Directions for this task —
Reproduce all the data exactly, without pictures.
#### Records for this exercise
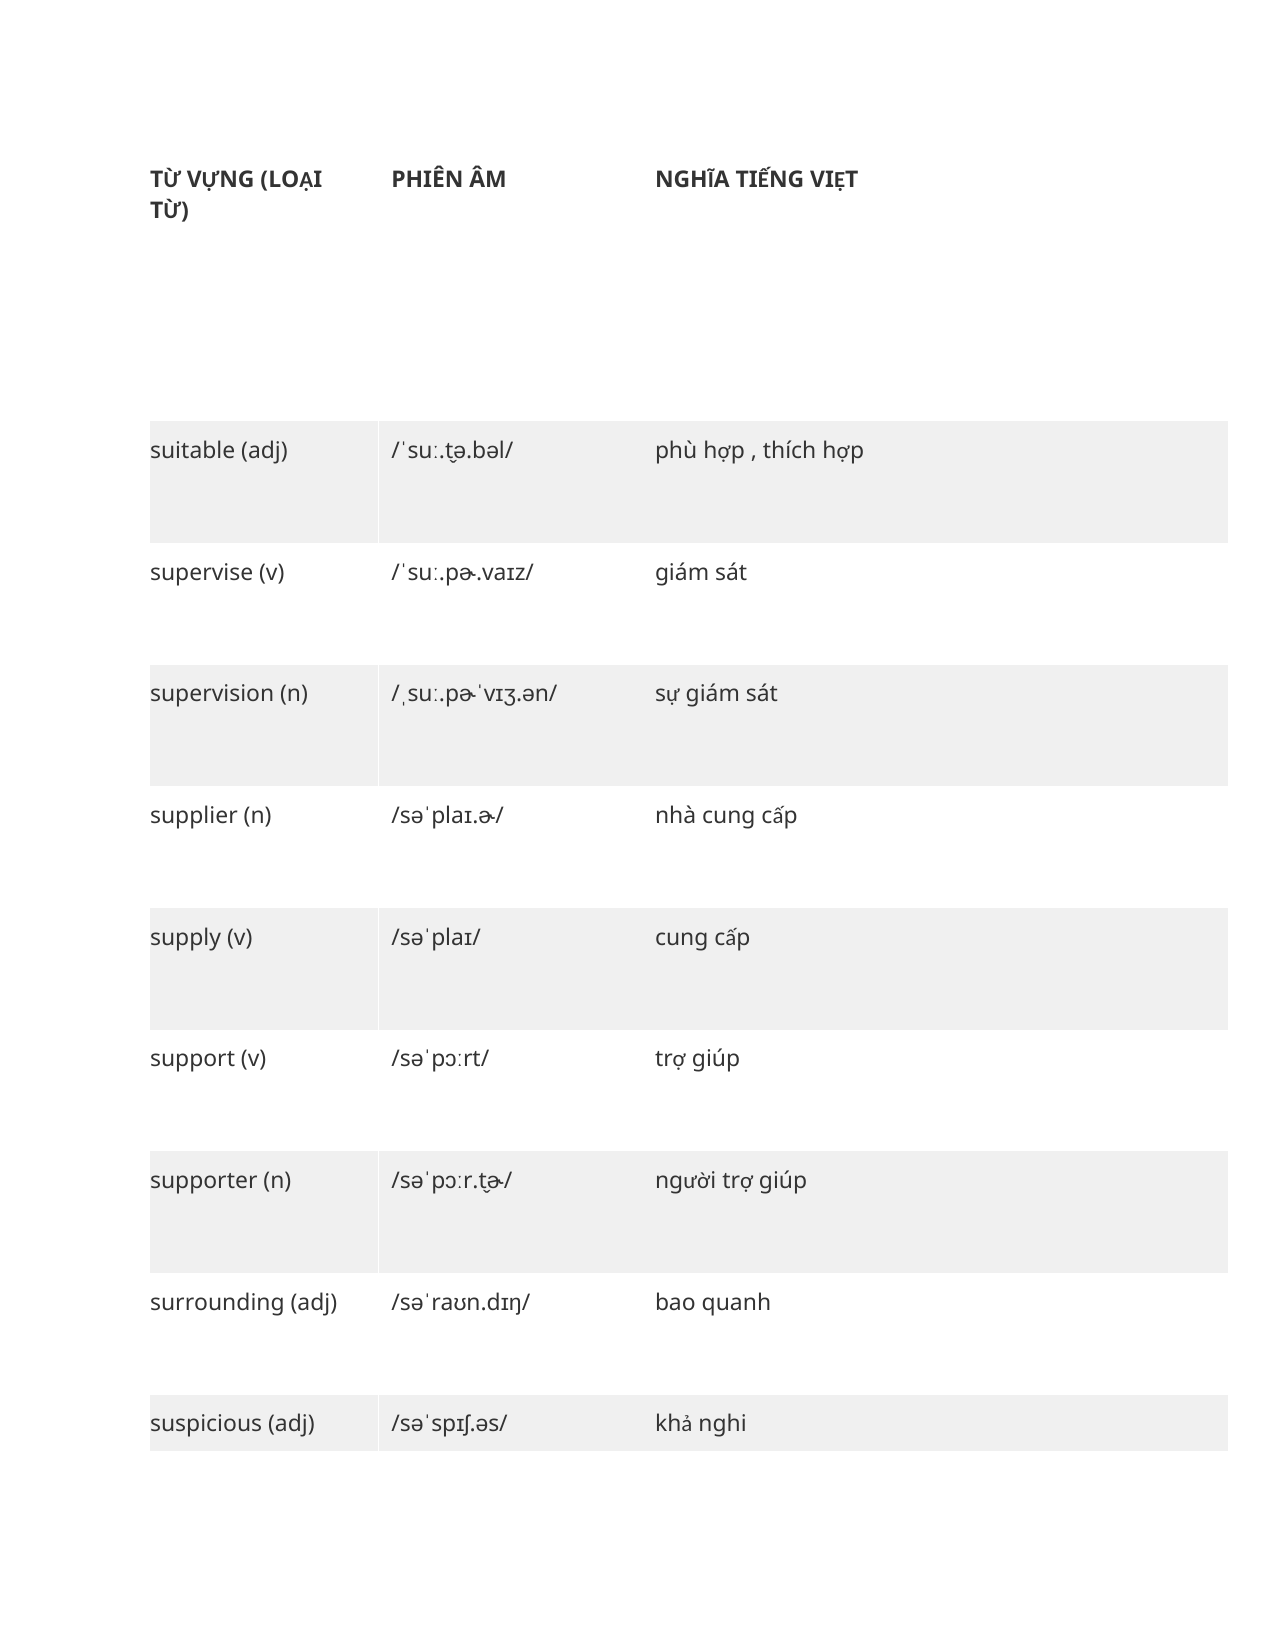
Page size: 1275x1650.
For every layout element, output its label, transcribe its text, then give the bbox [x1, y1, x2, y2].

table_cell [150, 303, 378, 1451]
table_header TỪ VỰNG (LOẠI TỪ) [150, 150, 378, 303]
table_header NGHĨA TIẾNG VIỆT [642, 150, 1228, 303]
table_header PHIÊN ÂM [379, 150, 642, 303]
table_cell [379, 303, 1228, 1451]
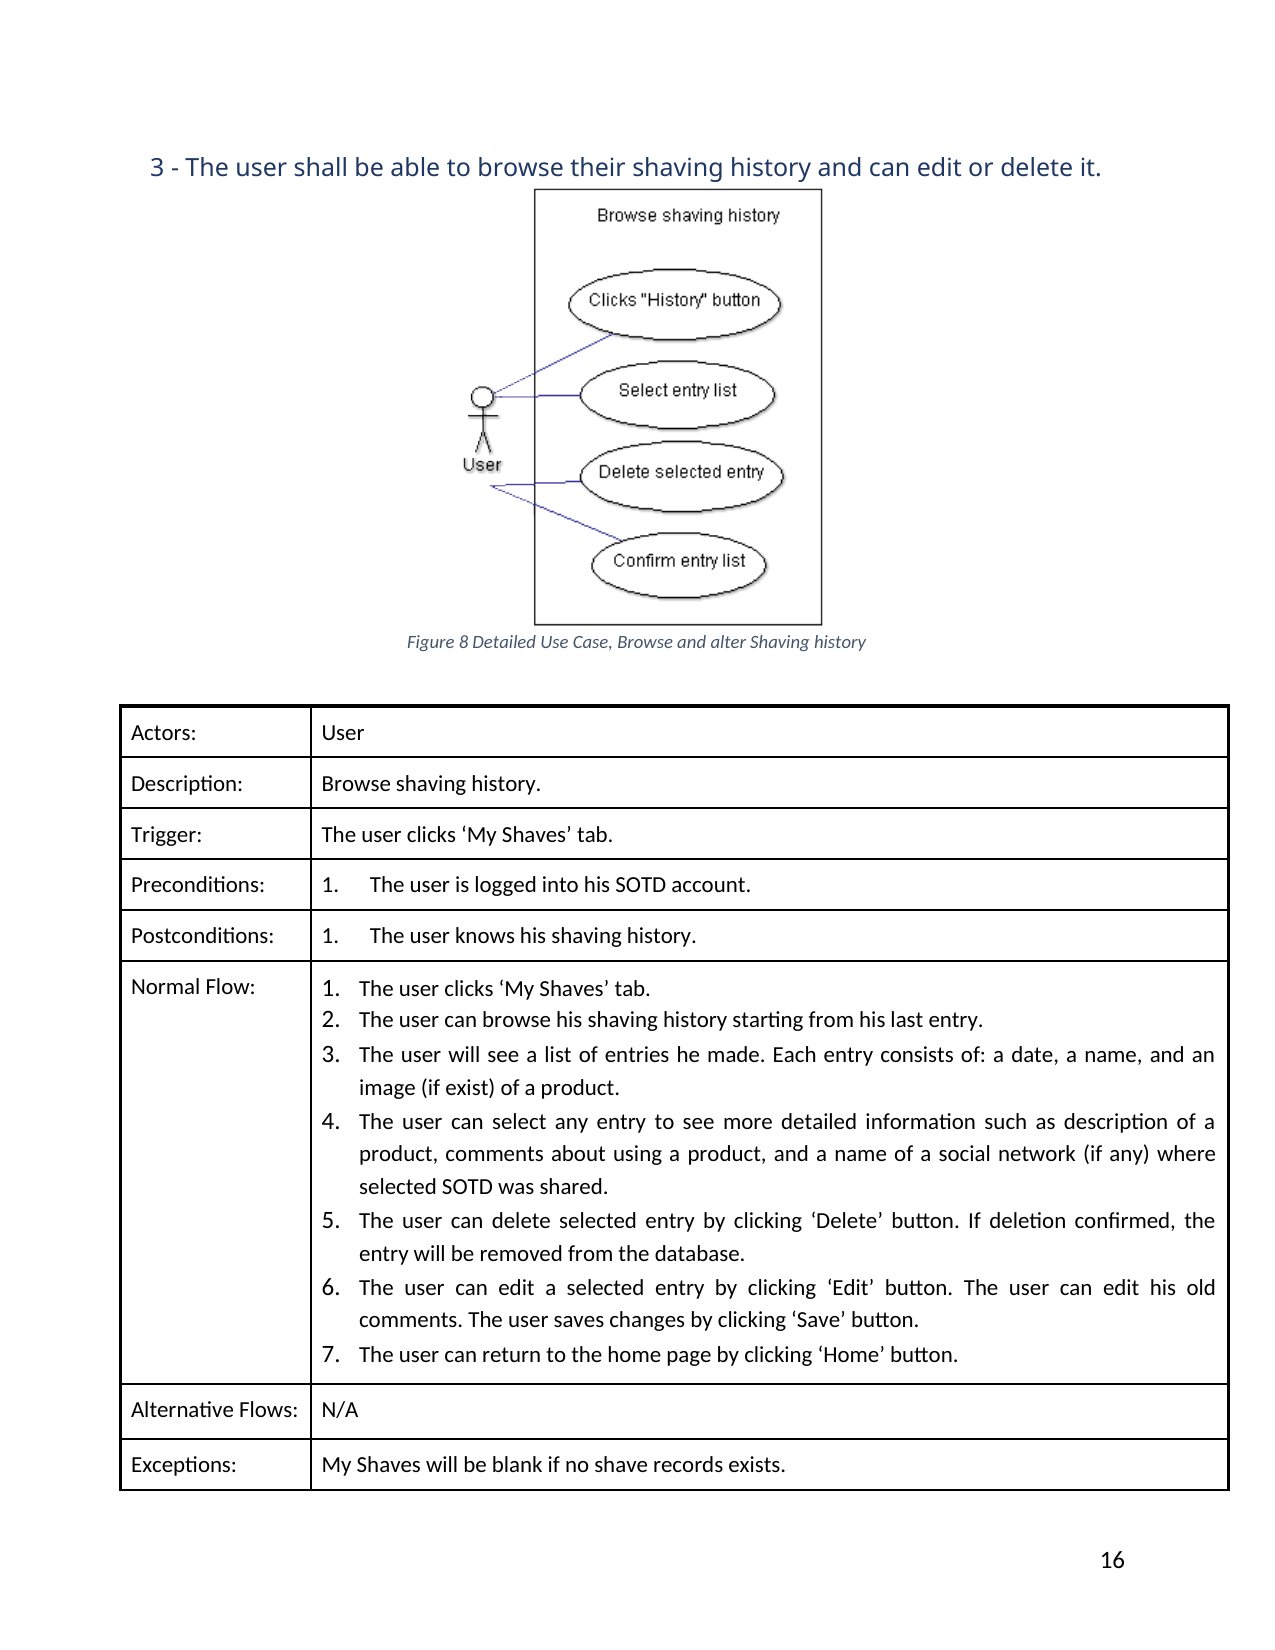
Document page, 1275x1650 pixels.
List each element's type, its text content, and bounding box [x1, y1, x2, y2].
########
Answer box —
Page size: 1275x1650.
For every layout element, output its label, transcribe its text, then give the bbox [x1, y1, x2, y2].

table_cell [150, 303, 378, 1451]
table_header TỪ VỰNG (LOẠI TỪ) [150, 150, 378, 303]
table_header NGHĨA TIẾNG VIỆT [642, 150, 1228, 303]
table_header PHIÊN ÂM [379, 150, 642, 303]
table_cell [379, 303, 1228, 1451]
Document page, 1275x1650 pixels.
List each element's type, its text content, and bounding box [x1, y1, x2, y2].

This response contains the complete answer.